> _What to produce_: Omit the pictures, and output the rest of the entries exactly as written.

Data records:

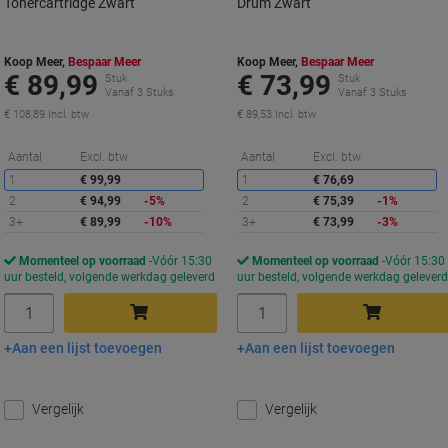
Tonercartridge Zwart
Drum Zwart
Koop Meer,
Bespaar Meer
Koop Meer,
Bespaar Meer
€ 89,99
€ 73,99
Stuk
Stuk
Vanaf 3 Stuks
Vanaf 3 Stuks
€ 108,89 Incl. btw
€ 89,53 Incl. btw
Korting
K
Aantal
Excl. btw
Aantal
Excl. btw
1
€ 99,99
1
€ 76,69
2
€ 94,99
-5%
2
€ 75,39
-1%
3+
€ 89,99
-10%
3+
€ 73,99
-3%
Momenteel op voorraad
Vóór 15:30
Momenteel op voorraad
Vóór 15:30
uur besteld, volgende werkdag geleverd
uur besteld, volgende werkdag gelever
Aantal
Aantal
Aan een lijst toevoegen
Aan een lijst toevoegen
In winkelwagen
In winkelwagen
Vergelijk
Vergelijk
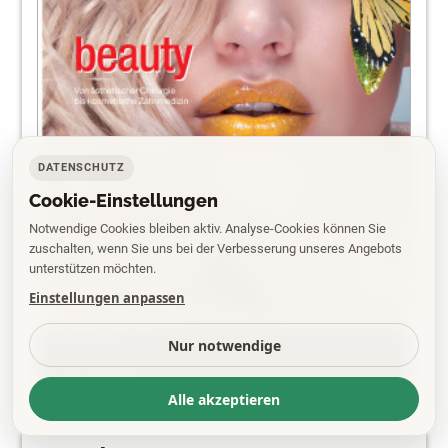
DATENSCHUTZ
Cookie-Einstellungen
Notwendige Cookies bleiben aktiv. Analyse-Cookies können Sie
zuschalten, wenn Sie uns bei der Verbesserung unseres Angebots
unterstützen möchten.
Einstellungen anpassen
PDF
Nur notwendige
EPAPER
Alle akzeptieren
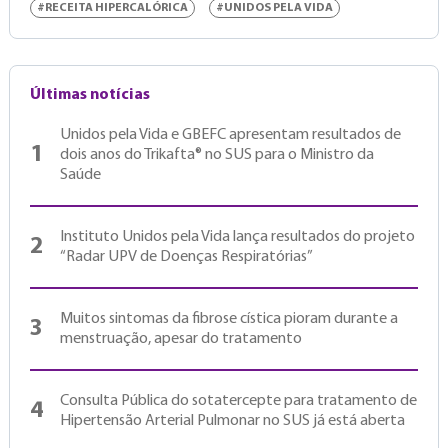
#RECEITA HIPERCALÓRICA
#UNIDOS PELA VIDA
Últimas notícias
Unidos pela Vida e GBEFC apresentam resultados de
1
dois anos do Trikafta® no SUS para o Ministro da
Saúde
Instituto Unidos pela Vida lança resultados do projeto
2
“Radar UPV de Doenças Respiratórias”
Muitos sintomas da fibrose cística pioram durante a
3
menstruação, apesar do tratamento
Consulta Pública do sotatercepte para tratamento de
4
Hipertensão Arterial Pulmonar no SUS já está aberta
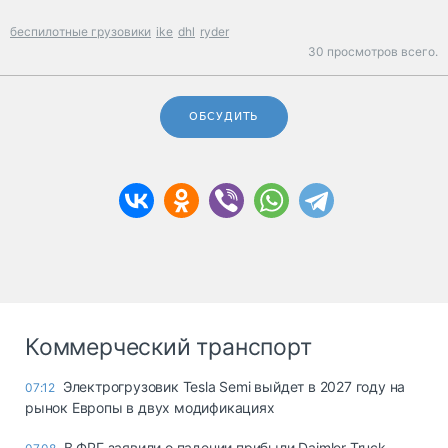
беспилотные грузовики
ike
dhl
ryder
30 просмотров всего.
ОБСУДИТЬ
Коммерческий транспорт
Электрогрузовик Tesla Semi выйдет в 2027 году на
07:12
рынок Европы в двух модификациях
В ФРГ заявили о падении прибыли Daimler Truck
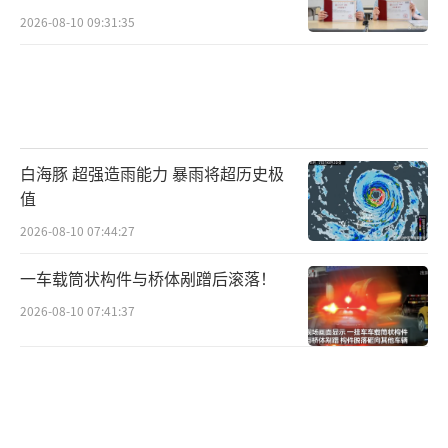
2026-08-10 09:31:35
白海豚 超强造雨能力 暴雨将超历史极
值
2026-08-10 07:44:27
一车载筒状构件与桥体剐蹭后滚落！
2026-08-10 07:41:37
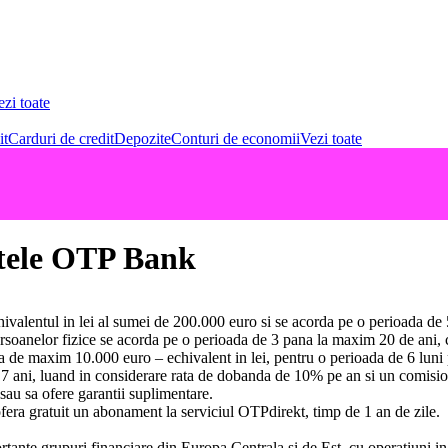
ezi toate
it
Carduri de credit
Depozite
Conturi de economii
Vezi toate
itele OTP Bank
valentul in lei al sumei de 200.000 euro si se acorda pe o perioada de 
 persoanelor fizice se acorda pe o perioada de 3 pana la maxim 20 de an
ma de maxim 10.000 euro – echivalent in lei, pentru o perioada de 6 lun
e 7 ani, luand in considerare rata de dobanda de 10% pe an si un comisi
 sau sa ofere garantii suplimentare.
era gratuit un abonament la serviciul OTPdirekt, timp de 1 an de zile.
nte grupuri financiare din Europa Centrala si de Est, cu operatiuni in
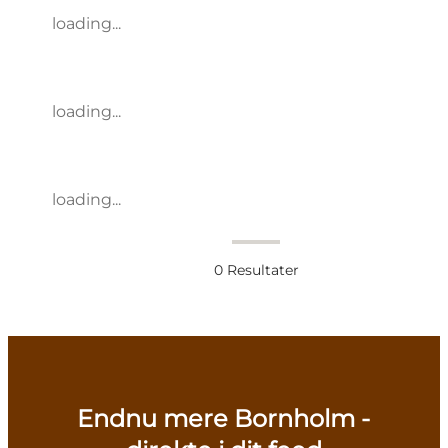
loading...
loading...
loading...
0
Resultater
Endnu mere Bornholm -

> _Output for this task_:
Tonercartridge Zwart
Drum Zwart
Koop Meer,
Bespaar Meer
Koop Meer,
Bespaar Meer
€ 89,99
€ 73,99
Stuk
Stuk
Vanaf 3 Stuks
Vanaf 3 Stuks
€ 108,89 Incl. btw
€ 89,53 Incl. btw
Korting
K
Aantal
Excl. btw
Aantal
Excl. btw
1
€ 99,99
1
€ 76,69
2
€ 94,99
-5%
2
€ 75,39
-1%
3+
€ 89,99
-10%
3+
€ 73,99
-3%
Momenteel op voorraad
Vóór 15:30
Momenteel op voorraad
Vóór 15:30
uur besteld, volgende werkdag geleverd
uur besteld, volgende werkdag gelever
Aantal
Aantal
Aan een lijst toevoegen
Aan een lijst toevoegen
In winkelwagen
In winkelwagen
Vergelijk
Vergelijk
DATENSCHUTZ
Cookie-Einstellungen
Notwendige Cookies bleiben aktiv. Analyse-Cookies können Sie
zuschalten, wenn Sie uns bei der Verbesserung unseres Angebots
unterstützen möchten.
Einstellungen anpassen
PDF
Nur notwendige
EPAPER
Alle akzeptieren
#RECEITA HIPERCALÓRICA
#UNIDOS PELA VIDA
Últimas notícias
Unidos pela Vida e GBEFC apresentam resultados de
1
dois anos do Trikafta® no SUS para o Ministro da
Saúde
Instituto Unidos pela Vida lança resultados do projeto
2
“Radar UPV de Doenças Respiratórias”
Muitos sintomas da fibrose cística pioram durante a
3
menstruação, apesar do tratamento
Consulta Pública do sotatercepte para tratamento de
4
Hipertensão Arterial Pulmonar no SUS já está aberta
беспилотные грузовики
ike
dhl
ryder
30 просмотров всего.
ОБСУДИТЬ
Коммерческий транспорт
Электрогрузовик Tesla Semi выйдет в 2027 году на
07:12
рынок Европы в двух модификациях
В ФРГ заявили о падении прибыли Daimler Truck
2026-08-10 09:31:35
白海豚 超强造雨能力 暴雨将超历史极
值
2026-08-10 07:44:27
一车载筒状构件与桥体剐蹭后滚落！
2026-08-10 07:41:37
ezi toate
it
Carduri de credit
Depozite
Conturi de economii
Vezi toate
itele OTP Bank
valentul in lei al sumei de 200.000 euro si se acorda pe o perioada de 
 persoanelor fizice se acorda pe o perioada de 3 pana la maxim 20 de an
ma de maxim 10.000 euro – echivalent in lei, pentru o perioada de 6 lun
e 7 ani, luand in considerare rata de dobanda de 10% pe an si un comisi
 sau sa ofere garantii suplimentare.
era gratuit un abonament la serviciul OTPdirekt, timp de 1 an de zile.
nte grupuri financiare din Europa Centrala si de Est, cu operatiuni in
loading...
loading...
loading...
0
Resultater
Endnu mere Bornholm -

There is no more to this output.